The postMessage API lets different contexts in a browser talk to each other: iframes to parent windows, content scripts to page scripts, extension components to each other. It’s designed to work cross-origin. That’s the whole point of the API. And it’s one of the easiest things to get wrong in a Chrome extension.
When you set up a postMessage listener, the origin parameter controls who’s allowed to send messages. If you set it to "*", you’re accepting messages from any origin. Not just scripts on the same page, but any page on the internet that holds a reference to the target window. A simple window.open('https://mail.google.com') gives an attacker page that reference. From there, a single postMessage call is enough to invoke whatever methods the listener exposes.
Unfortunately, this vulnerability still exists in many Chrome Extensions. For example, I recently found this pattern in SuperReply, an AI-powered email reply extension with thousands of Chrome Web Store users. The wildcard origin on its postMessage handler means any website can call its internal API on Gmail, including methods that inject CSS, write HTML into the compose window, and redirect the tab.

The pattern
SuperReply’s content script sets up an internal API on Gmail using postMessage so its popup iframe can communicate with the content script:
create_window_api(handler, "*");
That "*" is the origin parameter. The intended consumer is the extension’s own iframe. The actual consumer is anything that can get a reference to the Gmail window, which is any page on the internet.
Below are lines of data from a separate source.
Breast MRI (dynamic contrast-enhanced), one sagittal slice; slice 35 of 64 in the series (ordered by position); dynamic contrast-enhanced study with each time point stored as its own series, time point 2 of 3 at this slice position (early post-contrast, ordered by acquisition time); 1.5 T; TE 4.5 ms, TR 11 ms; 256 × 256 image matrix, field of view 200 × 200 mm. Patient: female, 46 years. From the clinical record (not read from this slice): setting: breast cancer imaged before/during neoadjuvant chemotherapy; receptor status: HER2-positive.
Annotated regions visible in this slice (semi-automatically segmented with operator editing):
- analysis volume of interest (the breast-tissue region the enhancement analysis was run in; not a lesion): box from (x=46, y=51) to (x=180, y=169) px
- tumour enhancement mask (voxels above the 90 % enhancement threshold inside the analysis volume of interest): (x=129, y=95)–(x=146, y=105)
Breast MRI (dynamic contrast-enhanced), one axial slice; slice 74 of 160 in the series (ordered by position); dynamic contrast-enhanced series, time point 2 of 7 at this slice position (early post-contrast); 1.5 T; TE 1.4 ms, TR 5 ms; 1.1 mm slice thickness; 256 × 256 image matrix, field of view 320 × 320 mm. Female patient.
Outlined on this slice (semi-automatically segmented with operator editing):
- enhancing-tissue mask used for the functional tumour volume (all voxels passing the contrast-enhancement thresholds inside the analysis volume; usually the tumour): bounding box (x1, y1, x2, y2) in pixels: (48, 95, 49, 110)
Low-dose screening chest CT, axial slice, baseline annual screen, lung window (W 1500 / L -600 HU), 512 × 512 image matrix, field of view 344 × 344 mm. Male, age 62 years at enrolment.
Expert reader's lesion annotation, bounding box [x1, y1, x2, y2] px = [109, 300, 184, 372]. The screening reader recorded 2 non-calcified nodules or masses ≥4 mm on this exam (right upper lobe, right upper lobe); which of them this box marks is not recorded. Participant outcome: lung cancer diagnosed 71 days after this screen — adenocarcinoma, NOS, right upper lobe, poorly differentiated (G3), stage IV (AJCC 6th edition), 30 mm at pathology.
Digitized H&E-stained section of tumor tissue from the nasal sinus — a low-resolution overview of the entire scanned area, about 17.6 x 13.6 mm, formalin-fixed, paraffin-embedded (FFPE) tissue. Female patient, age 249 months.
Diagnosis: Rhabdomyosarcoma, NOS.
The attack is straightforward:
- Attacker page calls
window.open('https://mail.google.com')and gets a window reference - Attacker calls
gmailWindow.postMessage(payload, '*').postMessageis cross-origin by design, so this goes through - SuperReply’s content script listener accepts it because the origin check is
"*"
Any (compromised) website on the internet can execute this attack in the background, all you need to do is visit a site running a malicous script.
What’s exposed
In this plugin, the API exposes several methods, all callable from any origin:
respond(html)writes raw HTML into the Gmail compose window viainnerHTMLset_location_href(url)navigates the Gmail tab to an arbitrary URLinject_css(css)appends a<style>tag to Gmail’s DOMset_selectors(obj)overrides DOM selectors used for data extractionget_location_href()returns the current Gmail URL
CSS injection on Gmail
The inject_css method takes a raw CSS string and appends it to the DOM without validation:
inject_css(e) {
let t = html_to_element(`<style class='chromane-super-reply-style'>${e}</style>`);
document.documentElement.append(t);
}
Any website can call it through the opened Gmail window:
const gmail = window.open('https://mail.google.com');
// wait for Gmail to load, then:
gmail.postMessage({
name: 'inject_css',
meta: { request_id: 'abc123', request: true },
data: [
'div[role="alert"] { display: none !important; } ' +
'body::after { content: "Session expired — click to re-authenticate"; ' +
'position: fixed; bottom: 0; left: 0; right: 0; z-index: 999999; ' +
'background: #d93025; color: white; text-align: center; ' +
'padding: 12px; font-size: 14px; cursor: pointer; }'
]
}, '*');

The red bar is not from Google. It was injected from an attacker-controlled website through SuperReply’s exposed API. Gmail’s security warnings (div[role="alert"]) have been hidden. The user sees a convincing re-authentication prompt that can lead wherever the attacker wants.
This is UI redressing without JavaScript on the target page. CSS alone can hide real UI elements, overlay fake buttons using ::before/::after pseudo-elements, reposition clickable elements, and even exfiltrate data character by character using CSS attribute selectors combined with background-image requests to an external server.
The respond(html) method is arguably worse. It writes raw HTML into the compose editor via innerHTML, which means full XSS in the Gmail origin. An attacker page can inject a script that exfiltrates cookies, reads the inbox DOM, or sends emails on the user’s behalf.
The fix
Always validate the origin. Instead of "*", check that event.origin matches the extension’s own pages:
create_window_api(handler, `chrome-extension://${chrome.runtime.id}`);
Besides this, you should still sanitize inputs. If a method like inject_css must exist, validate the input or use a predefined set of values instead of accepting raw strings. If respond() must exist, sanitize the HTML instead of passing it to innerHTML.
These are all recommendations from Chrome’s own extension security documentation.
Takeaway
If you’re building a Chrome extension that uses postMessage, validate the origin. The wildcard doesn’t just expose your API to other scripts on the same page. It exposes it to any page on the internet that can open or reference the target window. For an extension running on Gmail, that means any website can inject CSS, write HTML into compose, redirect the tab, and read the current URL. The user doesn’t have to do anything other than having the extension installed.